Why ‘In Love With All Good Music’ Is Malta’s Unofficial National Motto
‘In love with all good music’ – the phrase sounds like a throw-away Instagram caption until you spend a Friday night in Strait Street and realise it is Valletta’s unofficial motto. From the brassy blast of a local fanfare marching into the City Gate to the sub-bass thump of a Gozo farmhouse rave, Malta’s love affair with “all good music” is less a romantic notion than a national survival strategy: a way to stitch 30 centuries of invasion, migration and boom-bust economics into something that feels like home.
Ask any busker on Republic Street and they’ll tell you the islands never had the luxury of genre snobbery. When your population is smaller than Bologna’s, a wedding playlist has to please a 90-year-old bomb-shelter survivor and her 15-year-old TikTok nephew. The result is a musical stew where Ghana modal phrases rub shoulders with 1990s Italian power-ballads, and where a village feast brass band will happily segue into a Dua Lipa chorus if it keeps the crowd dancing. “In Malta, good music is simply whatever keeps the party—and the parish—alive,” says DJ and musicologist Dr. Toni Sant, who has archived over 5,000 hours of local recordings.

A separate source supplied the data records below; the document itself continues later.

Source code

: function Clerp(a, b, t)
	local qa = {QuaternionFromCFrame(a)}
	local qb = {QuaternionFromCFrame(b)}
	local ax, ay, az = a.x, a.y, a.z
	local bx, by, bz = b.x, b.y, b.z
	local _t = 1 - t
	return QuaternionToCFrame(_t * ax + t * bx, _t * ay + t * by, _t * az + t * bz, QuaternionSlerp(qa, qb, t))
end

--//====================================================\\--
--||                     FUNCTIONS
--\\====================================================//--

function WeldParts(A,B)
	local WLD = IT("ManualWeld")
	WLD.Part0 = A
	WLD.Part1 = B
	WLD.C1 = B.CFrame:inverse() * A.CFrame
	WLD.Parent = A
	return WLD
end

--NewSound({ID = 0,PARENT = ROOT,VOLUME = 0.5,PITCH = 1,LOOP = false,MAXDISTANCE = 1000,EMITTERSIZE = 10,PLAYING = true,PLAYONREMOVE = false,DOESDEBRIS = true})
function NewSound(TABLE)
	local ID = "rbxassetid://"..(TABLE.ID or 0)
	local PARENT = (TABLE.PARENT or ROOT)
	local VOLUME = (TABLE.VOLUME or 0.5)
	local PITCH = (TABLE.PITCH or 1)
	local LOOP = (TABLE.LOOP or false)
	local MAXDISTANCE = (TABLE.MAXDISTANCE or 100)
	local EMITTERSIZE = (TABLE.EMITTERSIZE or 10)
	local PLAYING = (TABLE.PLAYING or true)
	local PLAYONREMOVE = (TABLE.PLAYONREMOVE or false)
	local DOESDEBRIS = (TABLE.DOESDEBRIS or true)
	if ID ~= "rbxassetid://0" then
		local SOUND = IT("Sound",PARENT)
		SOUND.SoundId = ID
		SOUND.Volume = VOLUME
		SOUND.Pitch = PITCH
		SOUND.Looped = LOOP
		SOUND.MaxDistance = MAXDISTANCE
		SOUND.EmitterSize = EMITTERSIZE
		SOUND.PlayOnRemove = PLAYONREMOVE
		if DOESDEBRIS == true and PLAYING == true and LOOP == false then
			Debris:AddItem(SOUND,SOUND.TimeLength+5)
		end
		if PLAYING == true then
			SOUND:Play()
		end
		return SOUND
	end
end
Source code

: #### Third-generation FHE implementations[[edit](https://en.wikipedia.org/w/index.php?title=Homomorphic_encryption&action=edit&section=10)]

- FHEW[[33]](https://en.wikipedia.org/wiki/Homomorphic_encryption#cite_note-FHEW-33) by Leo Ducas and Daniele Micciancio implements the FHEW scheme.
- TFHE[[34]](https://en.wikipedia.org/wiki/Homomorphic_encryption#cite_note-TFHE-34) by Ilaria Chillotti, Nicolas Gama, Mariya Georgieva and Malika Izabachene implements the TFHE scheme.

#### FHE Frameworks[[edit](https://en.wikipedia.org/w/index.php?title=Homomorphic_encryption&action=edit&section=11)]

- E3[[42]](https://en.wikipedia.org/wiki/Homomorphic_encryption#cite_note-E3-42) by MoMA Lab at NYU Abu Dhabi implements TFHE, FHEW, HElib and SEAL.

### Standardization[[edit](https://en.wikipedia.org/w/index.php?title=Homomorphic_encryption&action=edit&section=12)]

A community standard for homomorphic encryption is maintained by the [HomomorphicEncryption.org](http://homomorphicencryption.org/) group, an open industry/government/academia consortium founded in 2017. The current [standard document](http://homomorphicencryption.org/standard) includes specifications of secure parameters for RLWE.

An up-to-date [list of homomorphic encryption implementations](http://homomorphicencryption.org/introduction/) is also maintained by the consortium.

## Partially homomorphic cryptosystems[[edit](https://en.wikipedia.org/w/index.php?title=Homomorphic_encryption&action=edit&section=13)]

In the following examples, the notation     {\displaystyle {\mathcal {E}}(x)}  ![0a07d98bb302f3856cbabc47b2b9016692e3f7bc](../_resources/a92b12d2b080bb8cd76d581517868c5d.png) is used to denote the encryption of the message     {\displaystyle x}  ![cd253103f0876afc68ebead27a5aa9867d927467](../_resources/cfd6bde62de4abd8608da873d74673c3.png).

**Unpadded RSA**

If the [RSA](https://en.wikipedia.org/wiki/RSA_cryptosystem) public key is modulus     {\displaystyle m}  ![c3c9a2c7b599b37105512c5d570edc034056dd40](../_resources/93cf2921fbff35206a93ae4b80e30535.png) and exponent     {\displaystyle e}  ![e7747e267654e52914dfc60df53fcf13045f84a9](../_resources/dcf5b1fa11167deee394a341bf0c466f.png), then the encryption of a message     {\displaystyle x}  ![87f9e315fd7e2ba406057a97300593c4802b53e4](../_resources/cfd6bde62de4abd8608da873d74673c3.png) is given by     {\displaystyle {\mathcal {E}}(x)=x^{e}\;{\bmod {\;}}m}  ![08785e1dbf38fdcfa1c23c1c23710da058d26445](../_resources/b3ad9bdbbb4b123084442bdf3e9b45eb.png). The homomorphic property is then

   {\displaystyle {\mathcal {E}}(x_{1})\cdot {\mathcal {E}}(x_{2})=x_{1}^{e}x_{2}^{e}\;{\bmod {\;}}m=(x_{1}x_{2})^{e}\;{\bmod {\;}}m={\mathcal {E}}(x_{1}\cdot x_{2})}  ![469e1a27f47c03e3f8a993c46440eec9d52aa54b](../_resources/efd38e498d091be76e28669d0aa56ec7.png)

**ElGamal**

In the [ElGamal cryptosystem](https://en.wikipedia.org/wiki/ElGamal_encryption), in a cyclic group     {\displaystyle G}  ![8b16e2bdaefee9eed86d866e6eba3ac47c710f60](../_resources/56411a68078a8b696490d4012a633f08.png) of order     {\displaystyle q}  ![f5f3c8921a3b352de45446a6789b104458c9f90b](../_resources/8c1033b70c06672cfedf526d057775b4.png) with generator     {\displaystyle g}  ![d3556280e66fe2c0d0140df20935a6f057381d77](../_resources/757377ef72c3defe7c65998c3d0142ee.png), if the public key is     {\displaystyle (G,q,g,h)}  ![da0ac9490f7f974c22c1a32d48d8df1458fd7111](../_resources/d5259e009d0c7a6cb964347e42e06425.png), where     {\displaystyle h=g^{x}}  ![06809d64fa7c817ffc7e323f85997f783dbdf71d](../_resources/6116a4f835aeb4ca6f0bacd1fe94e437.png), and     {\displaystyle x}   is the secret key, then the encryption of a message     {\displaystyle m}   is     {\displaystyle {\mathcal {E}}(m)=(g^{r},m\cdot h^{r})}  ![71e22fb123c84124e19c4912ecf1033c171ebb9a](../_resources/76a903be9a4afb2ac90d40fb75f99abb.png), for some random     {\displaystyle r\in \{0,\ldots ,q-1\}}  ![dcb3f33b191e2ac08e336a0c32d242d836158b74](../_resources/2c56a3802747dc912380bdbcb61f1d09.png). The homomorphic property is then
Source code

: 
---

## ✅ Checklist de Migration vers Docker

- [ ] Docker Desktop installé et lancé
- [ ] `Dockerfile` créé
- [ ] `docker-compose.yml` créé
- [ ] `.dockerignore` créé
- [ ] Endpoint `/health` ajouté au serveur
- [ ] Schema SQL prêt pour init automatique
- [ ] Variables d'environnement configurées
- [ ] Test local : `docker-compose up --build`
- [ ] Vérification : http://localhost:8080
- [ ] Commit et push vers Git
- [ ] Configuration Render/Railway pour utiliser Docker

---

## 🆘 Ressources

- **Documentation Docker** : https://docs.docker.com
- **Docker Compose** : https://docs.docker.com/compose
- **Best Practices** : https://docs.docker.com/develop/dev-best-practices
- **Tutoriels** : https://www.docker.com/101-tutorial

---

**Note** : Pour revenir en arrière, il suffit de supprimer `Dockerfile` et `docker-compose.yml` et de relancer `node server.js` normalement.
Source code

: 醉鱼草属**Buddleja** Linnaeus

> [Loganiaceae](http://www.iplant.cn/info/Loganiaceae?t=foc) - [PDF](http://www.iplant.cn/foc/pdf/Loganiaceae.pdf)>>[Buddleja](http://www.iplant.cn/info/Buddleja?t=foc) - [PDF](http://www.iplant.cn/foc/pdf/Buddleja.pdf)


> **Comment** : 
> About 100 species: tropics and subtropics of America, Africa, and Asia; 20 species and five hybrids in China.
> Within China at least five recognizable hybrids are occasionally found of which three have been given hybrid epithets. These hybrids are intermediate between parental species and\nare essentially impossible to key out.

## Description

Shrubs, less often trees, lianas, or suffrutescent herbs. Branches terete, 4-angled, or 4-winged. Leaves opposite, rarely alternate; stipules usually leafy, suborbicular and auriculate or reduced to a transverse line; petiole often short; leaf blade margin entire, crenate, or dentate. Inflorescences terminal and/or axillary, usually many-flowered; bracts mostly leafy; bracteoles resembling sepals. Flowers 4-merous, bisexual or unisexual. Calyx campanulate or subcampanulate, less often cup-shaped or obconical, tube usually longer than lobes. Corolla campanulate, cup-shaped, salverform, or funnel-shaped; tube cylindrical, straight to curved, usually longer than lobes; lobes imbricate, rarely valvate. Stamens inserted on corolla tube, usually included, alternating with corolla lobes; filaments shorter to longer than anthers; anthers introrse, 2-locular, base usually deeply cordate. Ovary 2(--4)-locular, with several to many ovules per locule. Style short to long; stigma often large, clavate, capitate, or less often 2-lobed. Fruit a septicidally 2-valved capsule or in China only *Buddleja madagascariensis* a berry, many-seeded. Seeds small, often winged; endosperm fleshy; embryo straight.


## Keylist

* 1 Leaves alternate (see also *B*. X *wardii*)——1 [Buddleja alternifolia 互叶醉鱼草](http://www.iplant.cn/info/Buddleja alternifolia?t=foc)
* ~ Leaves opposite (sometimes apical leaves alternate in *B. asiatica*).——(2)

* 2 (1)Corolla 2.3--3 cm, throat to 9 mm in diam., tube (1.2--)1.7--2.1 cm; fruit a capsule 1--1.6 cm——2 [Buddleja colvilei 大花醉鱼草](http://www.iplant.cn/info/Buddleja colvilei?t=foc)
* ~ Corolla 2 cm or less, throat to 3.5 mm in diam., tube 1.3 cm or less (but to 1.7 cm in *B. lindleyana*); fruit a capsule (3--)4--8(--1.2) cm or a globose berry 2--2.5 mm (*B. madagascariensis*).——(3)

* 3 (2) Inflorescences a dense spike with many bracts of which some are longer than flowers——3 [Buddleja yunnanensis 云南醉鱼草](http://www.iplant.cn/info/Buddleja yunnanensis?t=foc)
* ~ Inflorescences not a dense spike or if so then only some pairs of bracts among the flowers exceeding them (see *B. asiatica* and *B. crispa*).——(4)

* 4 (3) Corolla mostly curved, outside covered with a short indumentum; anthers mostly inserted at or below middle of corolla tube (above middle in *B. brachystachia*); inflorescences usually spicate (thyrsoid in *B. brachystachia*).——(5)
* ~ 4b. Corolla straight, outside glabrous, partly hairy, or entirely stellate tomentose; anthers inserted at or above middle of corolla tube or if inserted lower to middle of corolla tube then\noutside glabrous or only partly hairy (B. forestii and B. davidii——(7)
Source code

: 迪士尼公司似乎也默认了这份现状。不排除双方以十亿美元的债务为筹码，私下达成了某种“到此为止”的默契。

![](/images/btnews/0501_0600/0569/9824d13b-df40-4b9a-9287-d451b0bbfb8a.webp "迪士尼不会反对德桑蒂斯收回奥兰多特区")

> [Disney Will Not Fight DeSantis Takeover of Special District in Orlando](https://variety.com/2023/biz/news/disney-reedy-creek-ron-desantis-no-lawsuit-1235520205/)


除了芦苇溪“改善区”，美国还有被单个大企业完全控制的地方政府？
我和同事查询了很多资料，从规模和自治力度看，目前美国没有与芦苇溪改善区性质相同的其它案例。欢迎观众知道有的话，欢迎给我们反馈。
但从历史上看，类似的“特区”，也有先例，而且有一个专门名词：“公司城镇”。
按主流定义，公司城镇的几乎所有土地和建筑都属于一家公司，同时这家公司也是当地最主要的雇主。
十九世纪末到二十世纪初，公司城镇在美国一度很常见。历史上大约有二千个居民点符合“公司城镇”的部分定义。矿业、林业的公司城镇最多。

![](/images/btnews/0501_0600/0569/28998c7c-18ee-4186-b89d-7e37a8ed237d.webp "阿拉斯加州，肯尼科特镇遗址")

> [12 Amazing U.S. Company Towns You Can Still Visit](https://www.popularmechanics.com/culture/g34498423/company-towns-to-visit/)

That pragmatic catholicity (small “c” intended) is now driving a quiet cultural renaissance. The Valletta Campus Theatre’s monthly “Sessjonijiet” invite metal guitarists to re-interpret traditional Maltese ballads; last season’s standout saw folk singer Claudia Faniello trading verses with death-metal vocalist Chris Brincat. The spontaneous recording landed on Spotify’s Mediterranean editorial playlist, racking up 120,000 streams—numbers that would make a London label executive salivate. “We didn’t plan a campaign,” laughs Faniello. “We just wanted to see if the Ghana scale could survive a seven-string drop-C tuning. Turns out it thrives.”
The economic spill-over is tangible. Airbnb data show 62 % of June bookings in Sliema and Valletta mentioned “live music” or “local DJ” in the guest’s search query. Meanwhile, boutique festivals such as “Glitch” in Gozo’s Xwejni salt pans sell out in 48 hours despite zero international headliners, proving that visitors are flying in for Malta’s sonic mash-up, not a carbon-copy of Ibiza. “Our USP is intimacy,” explains festival director Rachelle Deguara. “You can chat with the saxophonist over ħobż biż-żejt ten minutes after he’s shredded a solo.”
Crucially, the mantra “in love with all good music” is also a grassroots social tool. In Żejtun, youth NGO Moviment Graffitti runs “Beat Buddies,” pairing retired Ghana singers with 12-year-old beat-makers. The project started to keep kids off the streets during summer; it ended up producing an EP that samples 1950s field recordings from the American University Malta archives. Proceeds from Spotify royalties paid for new amps at the community centre. “We measured a 40 % drop in loitering complaints the month the EP dropped,” says coordinator Luke Bonnici. “That’s not just statistics; that’s policy you can dance to.”
Even the Church—once wary of anything louder than a pipe organ—has joined the chorus. Archbishop Charles Scicluna recently invited electronic producer Owen Leuellen to remix the “Laudate Dominum” for the millennium of Malta’s Christianity celebrations. The track, dropped at midnight mass on 31 December, trended at #2 on Maltese Twitter, just under the fireworks footage. “If the lyrics speak of love and hope, the genre is irrelevant,” Scicluna told reporters afterwards, inadvertently summarising the national ethos.
Of course, challenges remain: noise-abatement lawsuits threaten Strait Street bars, and Spotify algorithms still push Maltese listeners towards foreign playlists. Yet every weekend, balconies from Nadur to Naxxar light up with families arguing whether the brass band is speeding up the march (it always is). That cheerful bickering is the sound of a country that refuses to choose between its past and its future—because it has discovered the two can drop a beat together.
In Malta, falling “in love with all good music” is not a hipster slogan; it is citizenship itself. Bring an ear, bring an instrument, and the island will find you a verse.